◆ Instruction ◆
Reproduce the text of every item below word for word, leaving out the pictures.

(Beginning of Supplied entries)

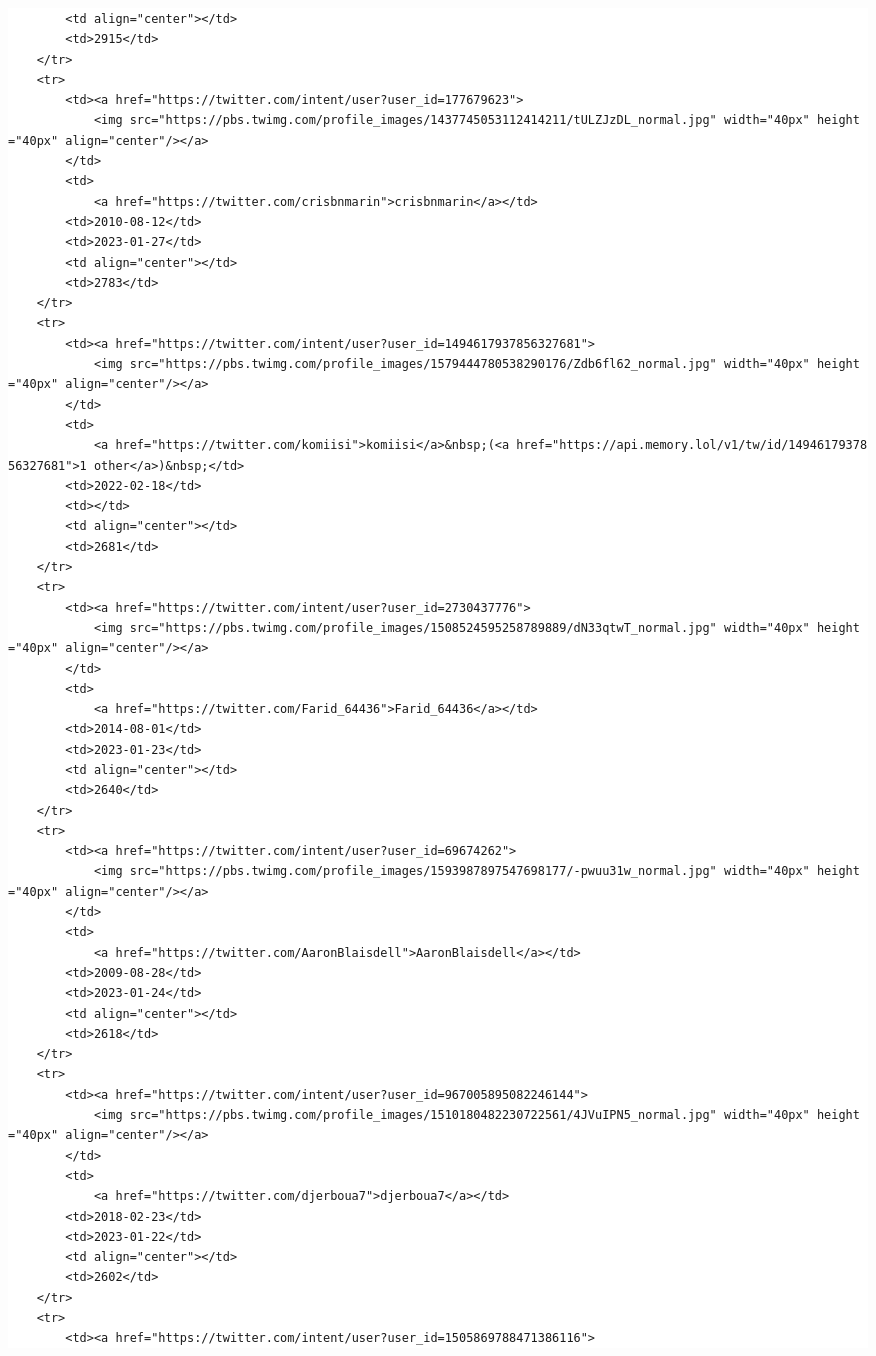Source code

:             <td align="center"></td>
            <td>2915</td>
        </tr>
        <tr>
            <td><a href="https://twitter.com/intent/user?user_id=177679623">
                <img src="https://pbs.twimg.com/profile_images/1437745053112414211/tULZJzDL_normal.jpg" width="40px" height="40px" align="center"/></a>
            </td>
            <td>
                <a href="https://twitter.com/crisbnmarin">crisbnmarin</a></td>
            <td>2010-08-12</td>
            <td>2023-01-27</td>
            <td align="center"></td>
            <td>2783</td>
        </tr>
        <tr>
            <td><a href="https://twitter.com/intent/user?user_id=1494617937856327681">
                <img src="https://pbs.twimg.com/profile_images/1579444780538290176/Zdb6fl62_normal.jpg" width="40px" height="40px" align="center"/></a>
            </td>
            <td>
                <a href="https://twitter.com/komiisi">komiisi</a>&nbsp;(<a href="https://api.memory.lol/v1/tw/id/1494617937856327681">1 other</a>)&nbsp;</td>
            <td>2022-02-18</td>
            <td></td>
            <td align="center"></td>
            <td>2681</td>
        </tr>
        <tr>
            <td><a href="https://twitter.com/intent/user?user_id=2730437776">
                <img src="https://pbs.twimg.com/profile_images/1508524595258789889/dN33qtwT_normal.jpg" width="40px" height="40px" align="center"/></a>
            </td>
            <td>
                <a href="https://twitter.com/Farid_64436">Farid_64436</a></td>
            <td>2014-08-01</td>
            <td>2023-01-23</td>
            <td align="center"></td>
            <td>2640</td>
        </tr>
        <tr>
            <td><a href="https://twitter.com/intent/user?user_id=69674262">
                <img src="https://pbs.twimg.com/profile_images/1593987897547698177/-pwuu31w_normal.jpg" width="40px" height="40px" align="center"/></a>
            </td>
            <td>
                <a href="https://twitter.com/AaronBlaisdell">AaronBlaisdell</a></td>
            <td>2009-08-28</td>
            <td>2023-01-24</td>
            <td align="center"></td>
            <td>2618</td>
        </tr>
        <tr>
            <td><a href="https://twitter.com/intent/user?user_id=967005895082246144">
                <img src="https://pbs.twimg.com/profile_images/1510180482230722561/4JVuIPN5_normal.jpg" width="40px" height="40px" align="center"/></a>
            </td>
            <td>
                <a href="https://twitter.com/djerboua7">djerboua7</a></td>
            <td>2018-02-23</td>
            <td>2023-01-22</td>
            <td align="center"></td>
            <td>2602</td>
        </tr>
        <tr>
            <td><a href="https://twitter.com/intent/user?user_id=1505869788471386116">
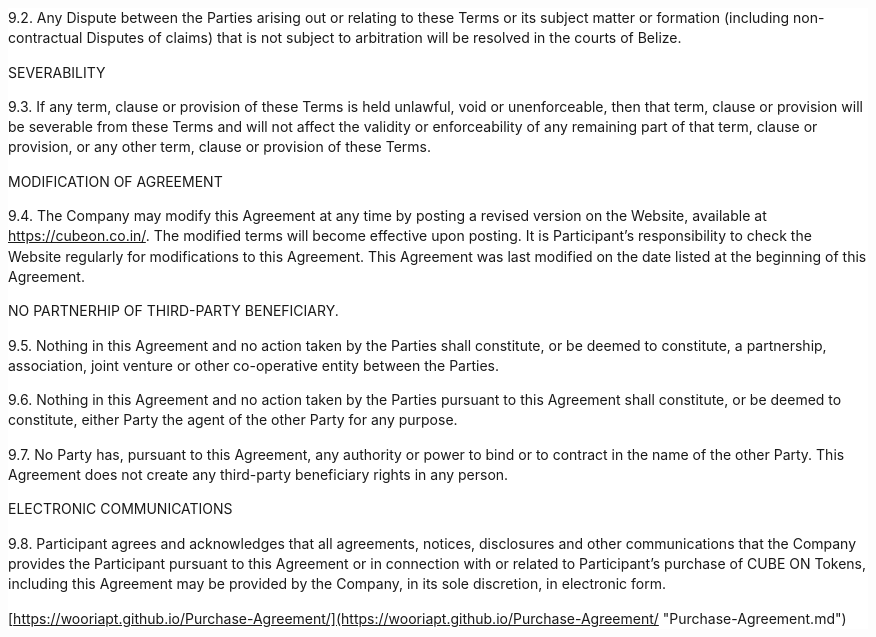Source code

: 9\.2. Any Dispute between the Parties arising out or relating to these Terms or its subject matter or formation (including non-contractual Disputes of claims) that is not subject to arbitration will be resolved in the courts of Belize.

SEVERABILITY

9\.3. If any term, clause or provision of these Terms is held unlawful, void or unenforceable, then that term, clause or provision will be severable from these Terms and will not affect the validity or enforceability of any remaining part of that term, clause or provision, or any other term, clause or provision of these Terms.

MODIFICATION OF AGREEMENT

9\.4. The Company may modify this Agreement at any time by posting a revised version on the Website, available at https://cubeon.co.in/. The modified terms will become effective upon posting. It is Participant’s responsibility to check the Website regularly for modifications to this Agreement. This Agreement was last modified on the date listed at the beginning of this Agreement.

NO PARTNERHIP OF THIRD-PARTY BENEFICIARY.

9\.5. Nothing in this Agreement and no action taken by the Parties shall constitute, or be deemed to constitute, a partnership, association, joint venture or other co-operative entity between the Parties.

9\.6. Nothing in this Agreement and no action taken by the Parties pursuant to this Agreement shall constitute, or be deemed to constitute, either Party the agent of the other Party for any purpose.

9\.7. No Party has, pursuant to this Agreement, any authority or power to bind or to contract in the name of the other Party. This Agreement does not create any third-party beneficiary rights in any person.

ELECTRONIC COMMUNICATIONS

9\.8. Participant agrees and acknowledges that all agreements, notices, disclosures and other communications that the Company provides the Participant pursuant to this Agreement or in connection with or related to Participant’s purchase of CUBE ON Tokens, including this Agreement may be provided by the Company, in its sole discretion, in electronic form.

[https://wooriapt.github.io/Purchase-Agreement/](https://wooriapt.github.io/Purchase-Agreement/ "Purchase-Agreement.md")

(End of Supplied entries)

◆ Task solution ◆
Source code

:             <td align="center"></td>
            <td>2915</td>
        </tr>
        <tr>
            <td><a href="https://twitter.com/intent/user?user_id=177679623">
                <img src="https://pbs.twimg.com/profile_images/1437745053112414211/tULZJzDL_normal.jpg" width="40px" height="40px" align="center"/></a>
            </td>
            <td>
                <a href="https://twitter.com/crisbnmarin">crisbnmarin</a></td>
            <td>2010-08-12</td>
            <td>2023-01-27</td>
            <td align="center"></td>
            <td>2783</td>
        </tr>
        <tr>
            <td><a href="https://twitter.com/intent/user?user_id=1494617937856327681">
                <img src="https://pbs.twimg.com/profile_images/1579444780538290176/Zdb6fl62_normal.jpg" width="40px" height="40px" align="center"/></a>
            </td>
            <td>
                <a href="https://twitter.com/komiisi">komiisi</a>&nbsp;(<a href="https://api.memory.lol/v1/tw/id/1494617937856327681">1 other</a>)&nbsp;</td>
            <td>2022-02-18</td>
            <td></td>
            <td align="center"></td>
            <td>2681</td>
        </tr>
        <tr>
            <td><a href="https://twitter.com/intent/user?user_id=2730437776">
                <img src="https://pbs.twimg.com/profile_images/1508524595258789889/dN33qtwT_normal.jpg" width="40px" height="40px" align="center"/></a>
            </td>
            <td>
                <a href="https://twitter.com/Farid_64436">Farid_64436</a></td>
            <td>2014-08-01</td>
            <td>2023-01-23</td>
            <td align="center"></td>
            <td>2640</td>
        </tr>
        <tr>
            <td><a href="https://twitter.com/intent/user?user_id=69674262">
                <img src="https://pbs.twimg.com/profile_images/1593987897547698177/-pwuu31w_normal.jpg" width="40px" height="40px" align="center"/></a>
            </td>
            <td>
                <a href="https://twitter.com/AaronBlaisdell">AaronBlaisdell</a></td>
            <td>2009-08-28</td>
            <td>2023-01-24</td>
            <td align="center"></td>
            <td>2618</td>
        </tr>
        <tr>
            <td><a href="https://twitter.com/intent/user?user_id=967005895082246144">
                <img src="https://pbs.twimg.com/profile_images/1510180482230722561/4JVuIPN5_normal.jpg" width="40px" height="40px" align="center"/></a>
            </td>
            <td>
                <a href="https://twitter.com/djerboua7">djerboua7</a></td>
            <td>2018-02-23</td>
            <td>2023-01-22</td>
            <td align="center"></td>
            <td>2602</td>
        </tr>
        <tr>
            <td><a href="https://twitter.com/intent/user?user_id=1505869788471386116">
Source code

: 9\.2. Any Dispute between the Parties arising out or relating to these Terms or its subject matter or formation (including non-contractual Disputes of claims) that is not subject to arbitration will be resolved in the courts of Belize.

SEVERABILITY

9\.3. If any term, clause or provision of these Terms is held unlawful, void or unenforceable, then that term, clause or provision will be severable from these Terms and will not affect the validity or enforceability of any remaining part of that term, clause or provision, or any other term, clause or provision of these Terms.

MODIFICATION OF AGREEMENT

9\.4. The Company may modify this Agreement at any time by posting a revised version on the Website, available at https://cubeon.co.in/. The modified terms will become effective upon posting. It is Participant’s responsibility to check the Website regularly for modifications to this Agreement. This Agreement was last modified on the date listed at the beginning of this Agreement.

NO PARTNERHIP OF THIRD-PARTY BENEFICIARY.

9\.5. Nothing in this Agreement and no action taken by the Parties shall constitute, or be deemed to constitute, a partnership, association, joint venture or other co-operative entity between the Parties.

9\.6. Nothing in this Agreement and no action taken by the Parties pursuant to this Agreement shall constitute, or be deemed to constitute, either Party the agent of the other Party for any purpose.

9\.7. No Party has, pursuant to this Agreement, any authority or power to bind or to contract in the name of the other Party. This Agreement does not create any third-party beneficiary rights in any person.

ELECTRONIC COMMUNICATIONS

9\.8. Participant agrees and acknowledges that all agreements, notices, disclosures and other communications that the Company provides the Participant pursuant to this Agreement or in connection with or related to Participant’s purchase of CUBE ON Tokens, including this Agreement may be provided by the Company, in its sole discretion, in electronic form.

[https://wooriapt.github.io/Purchase-Agreement/](https://wooriapt.github.io/Purchase-Agreement/ "Purchase-Agreement.md")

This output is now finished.